With that in mind, having a fast scalable App Server provides a good base to start on for building a scalable J2EE architecture, but it is not enough.
A good definition of scalability is
The ability of a system to cope with increasing demand"
A system uses Resources (R) which are some function (f) of load (L)
R = f(L)
We can categorise scalability as being of three types
Linear scalability is what we hope for, double the load and we need to double the resources. Exponential scalability is whaqt we dread, double the load and resources required more than double. Sub-linear scalability is heaven, if only we could get there.
Some key limits to scalability are
Examples of resource contention include hot indices in the database causing block contention or insufficient database connections.
Non-linear scaling is often typified by things such as a full table scan. As the data-set grows the system slows down.
Cost of providing additional hardware or software licensing may be a barrier to increased system growth.
Ability to manage the system can impact the ability to scale the solution. Moving to scores of smal low cost machines sounds cost effective, but without suitable management tools such as Oracle grid Control it will result in a huge administration overhead.
Common problems I come across when looking at customers systems not scaling as expected include the following.
My thoughts on this are based on the observation that a 16-cpu box costs more than 4x4-cpu boxes. Use lots of smaller boxes as it is cheaper to scale, cheaper to add resiliency and the incremental cost of scaling is lower.
It is possible to scale horizontally by adding more identical machines fronted by a load balancer. It is also possible to scale vertically by splitting the EJB/web tiers apart, but this introduces additional latency, is more complicated and so I don't feel this is a good approach. Resources for a single tier will always be less than the resources required for a split EJB/web tier.
So far we have only spoken about achieving linear scalability. The key to achieving the nirvana of sub-linear scalability is caching.
Within the JVM we can use the Oracle Java Cache to cache java objects. If necessary we can share these objects across JVMs. Basically we should cache expensive to create or large objects in the JVM. Extremely expensive objects to create should be shared across JVMs. The Oracle Java cache supports both of these models.
In addition to the Java Object cache we can also use the Oracle Web Cache. This web based caching tool can be used to front any HTTP based server, not just Oracle. The Oracle Web Cache allow work to be done once for many users. The web cache supports invlaidation of content based on time, or on messages from teh database or application server tier. This allows very aggressive caching strategies. One customer I worked with saw their database CPU reduced by two thirds and their app server CPU reduced by three quarters when they deployed the web cache in front of their application.
We allow operators to cope with increasing demand by managing many boxes as one using clustering technology. This allows changes to made once and automaticlly applied to all machines in a cluster so that the overhead of managing multiple machines is marginal.
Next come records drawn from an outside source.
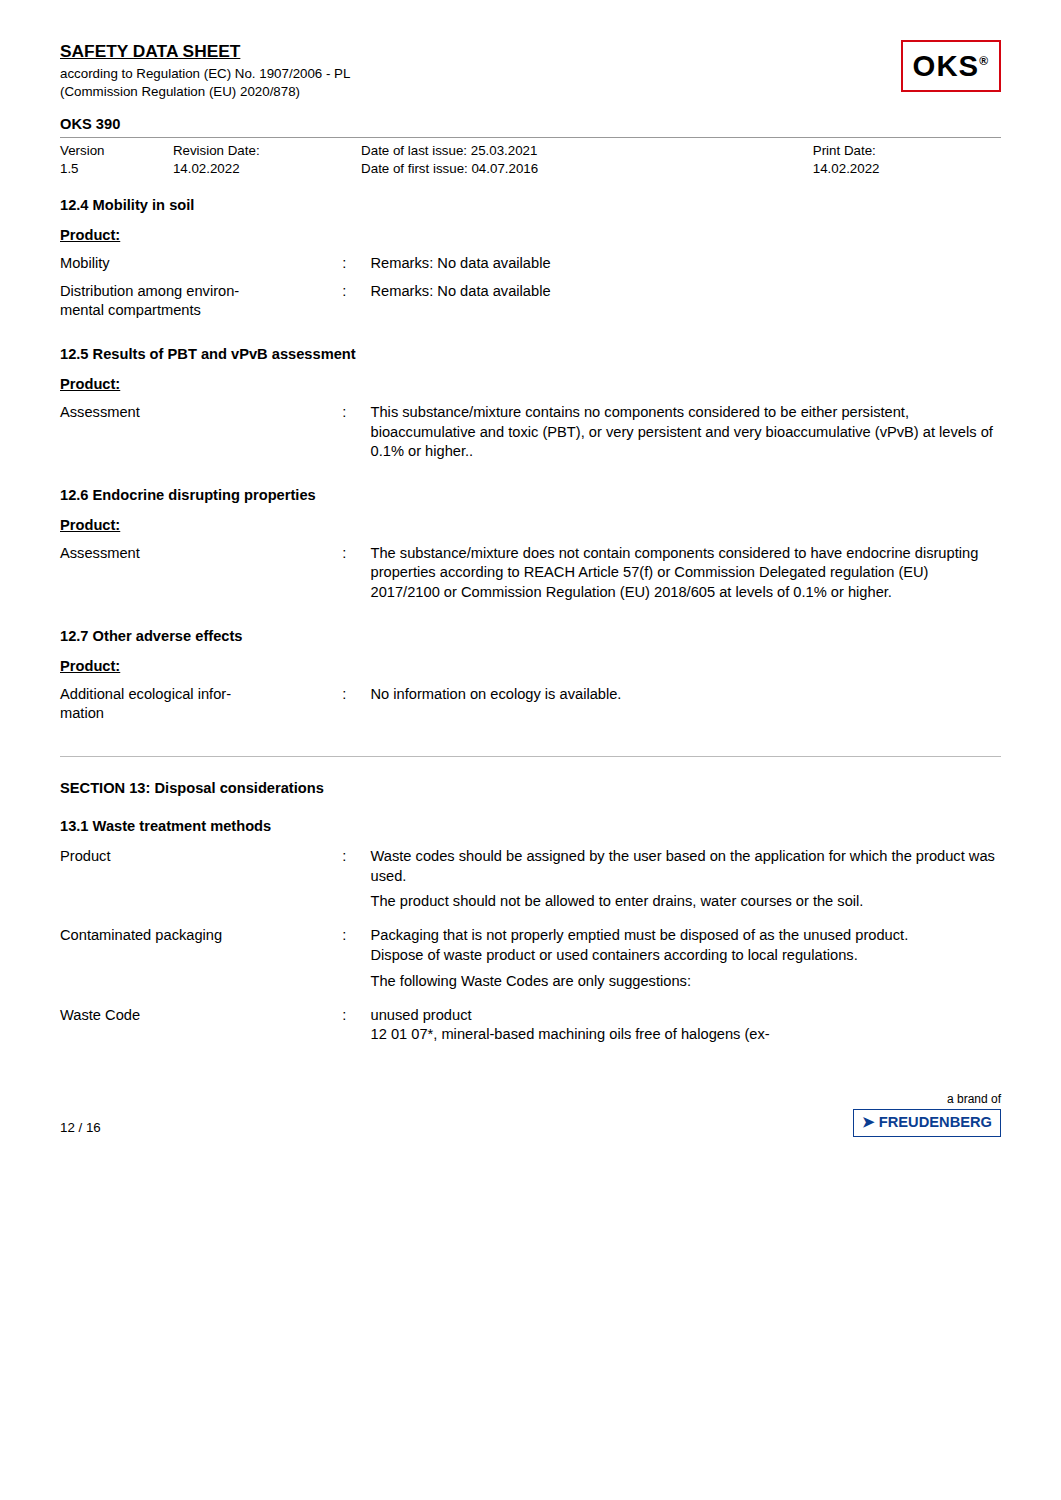SAFETY DATA SHEET
according to Regulation (EC) No. 1907/2006 - PL
(Commission Regulation (EU) 2020/878)
OKS®
OKS 390
| Version 1.5 | Revision Date: 14.02.2022 | Date of last issue: 25.03.2021 Date of first issue: 04.07.2016 | Print Date: 14.02.2022 |
12.4 Mobility in soil
Product:
| Mobility | : | Remarks: No data available |
| Distribution among environ- mental compartments | : | Remarks: No data available |
12.5 Results of PBT and vPvB assessment
Product:
| Assessment | : | This substance/mixture contains no components considered to be either persistent, bioaccumulative and toxic (PBT), or very persistent and very bioaccumulative (vPvB) at levels of 0.1% or higher.. |
12.6 Endocrine disrupting properties
Product:
| Assessment | : | The substance/mixture does not contain components considered to have endocrine disrupting properties according to REACH Article 57(f) or Commission Delegated regulation (EU) 2017/2100 or Commission Regulation (EU) 2018/605 at levels of 0.1% or higher. |
12.7 Other adverse effects
Product:
| Additional ecological infor- mation | : | No information on ecology is available. |
SECTION 13: Disposal considerations
13.1 Waste treatment methods
| Product | : | Waste codes should be assigned by the user based on the application for which the product was used. The product should not be allowed to enter drains, water courses or the soil. |
| Contaminated packaging | : | Packaging that is not properly emptied must be disposed of as the unused product. Dispose of waste product or used containers according to local regulations. The following Waste Codes are only suggestions: |
| Waste Code | : | unused product 12 01 07*, mineral-based machining oils free of halogens (ex- |
12 / 16
a brand of
➤ FREUDENBERG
Another key to scaling is the use of grid computing coupled with standard builds to allow rapid provisioning of new servers.
Use IDEs to improve developer productivity. JDeveloper & other tools can greatly enhance productivity over vi or emacs. Use frameworks such as Struts and Oracle ADF. Trade speed of development for performance, a CPU will cost less than $2,000 but a developer will probably cost more than $100,000 per year. Put like this 1 Developer Year is 50 CPUs or 1 CPU is less than a developer week.
Use automated testing Unit level testing with JUnit and have a master JUnit test suite to test all application components. System testing with Mercury Interactive Load Runner or similar will reveal all kinds of scalability issues as well as being a valuable tool for regression testing. Test scalability with tools. Use tools to stress application. Test with different users. Test with expected volumes. Test, Test, Test!